Edmund P. Russell

Membership:  2012

Member Bio

Edmund Russell was a Carson Fellow from October 2010 to May 2011 and in July 2012.
Edmund Russell is professor at the Department of History at the University of Kansas. Formerly he was an associate professor at the Department of Science, Technology, and Society and the Department of History at the University of Virginia. He received his Bachelor’s degree from Stanford University and his PhD from the University of Michigan. His research focuses on environmental history and the history of technology. Professor Russell has published on the environmental history of warfare, the impact of human beings on the evolution of populations of other species, the use of organisms as technology, and the value of science for historians, and environmental policy making. His work has won prizes from the American Society for Environmental History, the Society for the History of Technology, and the Forum for the History of Science in America.
At the Center, Russell began a new projectinvestigating how neuroscience might help humanists understand the relationship between people and environments.
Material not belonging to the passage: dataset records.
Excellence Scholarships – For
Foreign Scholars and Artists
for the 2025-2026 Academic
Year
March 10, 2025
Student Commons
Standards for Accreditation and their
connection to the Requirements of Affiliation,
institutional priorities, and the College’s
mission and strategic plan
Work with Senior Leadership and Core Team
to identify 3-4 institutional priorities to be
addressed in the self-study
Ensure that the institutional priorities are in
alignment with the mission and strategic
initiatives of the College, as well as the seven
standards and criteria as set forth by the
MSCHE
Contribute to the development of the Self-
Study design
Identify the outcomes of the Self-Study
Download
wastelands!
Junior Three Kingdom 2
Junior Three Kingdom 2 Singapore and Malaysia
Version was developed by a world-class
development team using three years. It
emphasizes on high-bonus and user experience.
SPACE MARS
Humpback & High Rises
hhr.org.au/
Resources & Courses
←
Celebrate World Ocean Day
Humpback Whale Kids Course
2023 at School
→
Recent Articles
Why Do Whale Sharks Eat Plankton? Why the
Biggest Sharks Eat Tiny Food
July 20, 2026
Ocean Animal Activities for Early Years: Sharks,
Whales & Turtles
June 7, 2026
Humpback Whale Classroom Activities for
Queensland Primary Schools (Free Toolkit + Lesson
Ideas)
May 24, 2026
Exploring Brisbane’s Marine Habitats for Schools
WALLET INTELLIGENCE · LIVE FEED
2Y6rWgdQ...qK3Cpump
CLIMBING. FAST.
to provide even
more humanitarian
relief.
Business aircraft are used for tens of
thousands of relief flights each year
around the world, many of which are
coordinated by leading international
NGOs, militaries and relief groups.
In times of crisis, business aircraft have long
The brain lies at the center of this relationship, because it processes sensory information about the environment and guides responses to this information.


  • Evolutionary History:  Uniting History and Biology to Understand Life on Earth. New York: Cambridge University Press, 2011.
  • Ed. with Richard P. Tucker. Natural Enemy, Natural Ally: Toward an Environmental History of War. Corvallis: Oregon State Univ. Press, 2004.
  • War and Nature: Fighting Humans and Insects with Chemicals from World War I to Silent Spring. New York: Cambridge University Press, 2001.
  • “Introduction:  The Garden in the Machine: Toward an Evolutionary History of Technology.” In Industrializing Organisms:  Introducing Evolutionary History, edited by Susan R. Schrepfer and Philip Scranton, 1-16. New York: Routledge, 2004.
  •  “Evolutionary History: Prospectus for a New Field.” Environmental History 8 (April 2003): 204-228.